SOURCE DATA >>
[Start of section]
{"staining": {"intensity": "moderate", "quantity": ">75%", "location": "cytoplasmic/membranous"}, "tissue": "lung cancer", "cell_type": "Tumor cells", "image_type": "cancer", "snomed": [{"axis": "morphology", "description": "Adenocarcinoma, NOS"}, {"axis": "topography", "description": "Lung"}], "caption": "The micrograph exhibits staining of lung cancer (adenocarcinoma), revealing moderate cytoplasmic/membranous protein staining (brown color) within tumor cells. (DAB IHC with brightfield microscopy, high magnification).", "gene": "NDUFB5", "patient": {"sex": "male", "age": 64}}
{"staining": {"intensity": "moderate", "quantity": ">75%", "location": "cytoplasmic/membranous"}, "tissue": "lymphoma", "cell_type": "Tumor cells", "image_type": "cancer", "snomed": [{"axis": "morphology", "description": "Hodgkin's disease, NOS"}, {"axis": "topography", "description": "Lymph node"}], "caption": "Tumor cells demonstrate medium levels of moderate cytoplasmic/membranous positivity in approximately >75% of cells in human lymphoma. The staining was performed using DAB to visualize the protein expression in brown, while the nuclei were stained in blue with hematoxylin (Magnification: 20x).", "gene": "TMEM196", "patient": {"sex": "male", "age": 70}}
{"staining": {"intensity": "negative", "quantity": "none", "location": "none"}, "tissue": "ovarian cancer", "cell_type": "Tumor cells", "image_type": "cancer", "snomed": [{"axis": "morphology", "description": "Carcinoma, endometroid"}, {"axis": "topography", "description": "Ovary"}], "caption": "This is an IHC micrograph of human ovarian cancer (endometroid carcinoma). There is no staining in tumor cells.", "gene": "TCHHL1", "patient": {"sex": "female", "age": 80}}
[End of section]
PROBLEM STATEMENT >> Restate every line of the data above exactly as it was written.

SOLUTION TO THE EXERCISE >>
{"staining": {"intensity": "moderate", "quantity": ">75%", "location": "cytoplasmic/membranous"}, "tissue": "lung cancer", "cell_type": "Tumor cells", "image_type": "cancer", "snomed": [{"axis": "morphology", "description": "Adenocarcinoma, NOS"}, {"axis": "topography", "description": "Lung"}], "caption": "The micrograph exhibits staining of lung cancer (adenocarcinoma), revealing moderate cytoplasmic/membranous protein staining (brown color) within tumor cells. (DAB IHC with brightfield microscopy, high magnification).", "gene": "NDUFB5", "patient": {"sex": "male", "age": 64}}
{"staining": {"intensity": "moderate", "quantity": ">75%", "location": "cytoplasmic/membranous"}, "tissue": "lymphoma", "cell_type": "Tumor cells", "image_type": "cancer", "snomed": [{"axis": "morphology", "description": "Hodgkin's disease, NOS"}, {"axis": "topography", "description": "Lymph node"}], "caption": "Tumor cells demonstrate medium levels of moderate cytoplasmic/membranous positivity in approximately >75% of cells in human lymphoma. The staining was performed using DAB to visualize the protein expression in brown, while the nuclei were stained in blue with hematoxylin (Magnification: 20x).", "gene": "TMEM196", "patient": {"sex": "male", "age": 70}}
{"staining": {"intensity": "negative", "quantity": "none", "location": "none"}, "tissue": "ovarian cancer", "cell_type": "Tumor cells", "image_type": "cancer", "snomed": [{"axis": "morphology", "description": "Carcinoma, endometroid"}, {"axis": "topography", "description": "Ovary"}], "caption": "This is an IHC micrograph of human ovarian cancer (endometroid carcinoma). There is no staining in tumor cells.", "gene": "TCHHL1", "patient": {"sex": "female", "age": 80}}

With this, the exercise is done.